O impacto do pronunciamento militar vintista nos municípios do Sul

The impact of the 1820’s Liberal Revolution in the Southern Portuguese Municipalities

Maria Teresa Couto Pinto Rios da Fonseca
Atualmente sem afiliação institucional

Apesar da abundância de estudos sobre o municipalismo português, abrangendo inclusivamente o período de transição entre o absolutismo e o liberalismo, o conhecimento do impacto, junto dos poderes locais, do pronunciamento liberal de 24 de Agosto de 1820 na cidade do Porto e que rapidamente se espalhou à capital do reino, é ainda bastante insuficiente. Como reagiram os governos concelhios e as elites locais ao evento? Quando e em que circunstância ocorreu a aceitação formal do novo regime? A resposta a tais questões torna-se difícil e em muitos casos impossível, devido à ordem régia de 21 de agosto de 1823, de tornar ilegíveis as atas das vereações camarárias referentes à aclamação do novo regime. Se as câmaras mais zelosas riscaram os textos ao ponto de os tornarem indecifráveis, outras houve que o fizeram de tal maneira que nos permitem hoje a sua leitura, total ou parcial. E algumas nem sequer chegaram a cumprir a determinação. Dentro destas limitações, tentaremos dar a conhecer o que a tal respeito ocorreu em alguns dos municípios do Sul. Contrariamente à generalidade dos do Norte, os do Sul (Alentejo e Algarve) aderiram tardia e cautelosamente à revolução liberal e alguns chegaram mesmo, numa fase inicial, a condenar o pronunciamento militar, em cumprimento de ordens recebidas dos Governadores do Reino. Para tal atitude contribuíram vários fatores: a maior proximidade geográfica relativamente a Lisboa e o consequente distanciamento da capital do Norte; a origem socioeconómica das oligarquias camarárias, oriundas da nobreza tradicional e receosas da perda dos seus privilégios, por isso apoiantes do absolutismo; e a influência reduzida da burguesia em terras de latifúndio. A predominância das redes de solidariedade locais sobre as ligações ao (mais que nunca difuso e incerto) poder central, determinou, no Alentejo, que os pequenos e médios municípios apenas formalizassem a sua fidelidade ao novo regime depois da adesão oficial do influente município de Évora.     Propomo-nos, assim, analisar o impacto, na periferia meridional, do pronunciamento militar de 1820 em vários concelhos do Alentejo (Elvas, Estremoz, Évora Monte, Serpa, Évora, Montemor-o-Novo e Lavre) e do Algarve (Faro, Tavira, Portimão e Loulé) referindo com mais detalhe os casos singulares de Elvas, Évora e Loulé.

Palavras-chave:

Revolução Liberal, Municipalismo, Alentejo, Algarve


In spite of the abundance of studies about Portuguese municipalities, included about the historic period between

Absolutism and Liberalism, the Knowledge about the first impact close to local powers of the 1820’s Liberal Revolution is still quite insufficient. How did the local governments and the local elites react to the event? When and how did the formal reception of the new political regime happen? The answer to these questions is difficult and sometimes even impossible, because of the royal order of 21 August 1823, for crossing out the minutes concerning the new regime acclamation. The most compliant town councils notaries, became the texts unintelligible.
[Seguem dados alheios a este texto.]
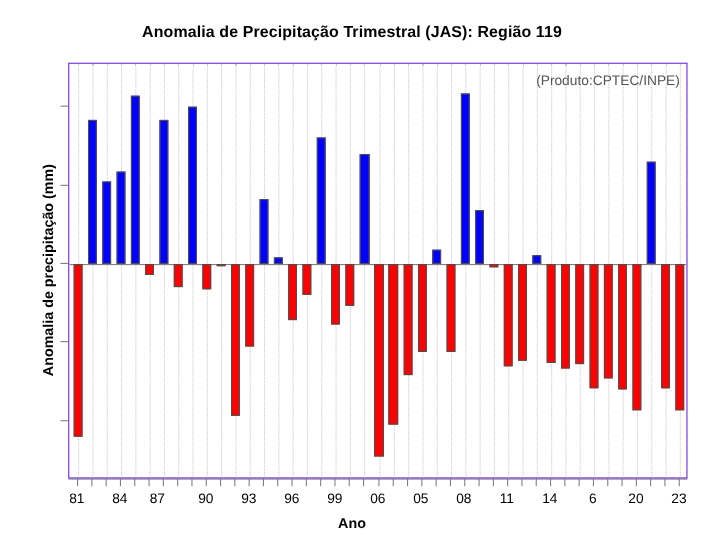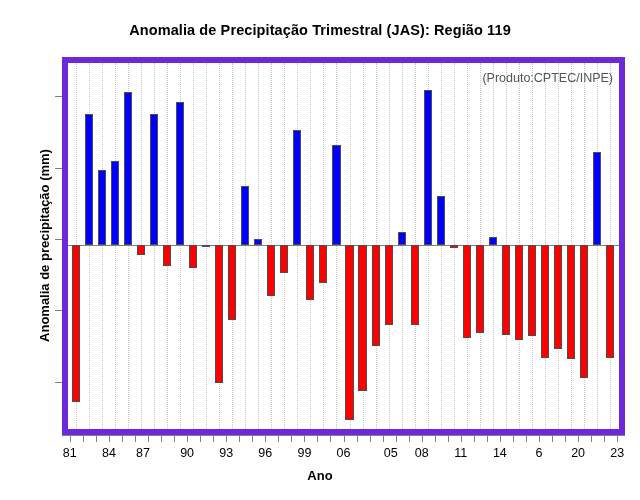--- a/index.html
+++ b/index.html
@@ -61,7 +61,7 @@
     top: 57px;
     width: 563px;
     height: 378px;
-    border: 6px solid #6d28d9;
+    border: 1px solid #6d28d9;
     box-sizing: border-box;
     overflow: hidden;
     padding-left: 19px;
However, some of them weren’t so zealous. So it is nowadays possible to read all the text or, at least, partialy. And some of them didn’t even comply with the royal determination. Within these restrictions, we will try to explain what happened in some of the southern municipalities concerning this subject .In the opposite of the North of Portugal municipalities, those of the South (Alentejo e Algarve) joined later and carefully to the 1820’s liberal revolution. Some of them, at the beginning, condemned the military riot (as Elvas, Estremoz, Tavira and Loulé), in obedience to the kingdom Governors. These attitudes are due to several reasons: these towns are nearer to Lisbon and more distant from Oport; the socioeconomic origins of the local oligarchies, belonging to the most traditional nobility, were, at that moment, quite fearful of losing their ancient privileges and so, they defended the absolutist system; and the reduced influence of the bourgeoisie in these large state regions. The preponderance of the local solidarity networks in relation to the central political power, determined the little and middle municipalities’ joining to the 1820’s revolution only after of the joining of the most important municipality of Alentejo (Évora). Therefore, we propose to study the impact of the 1820’s pronouncement in several municipalities of Alentejo (Elvas, Estremoz, Évora Monte, Serpa, Évora, Montemor-o-Novo and Lavre) and of Algarve (Faro, Tavira, Portimão e Loulé) reporting in detail the singular cases of Évora, Elvas and Loulé.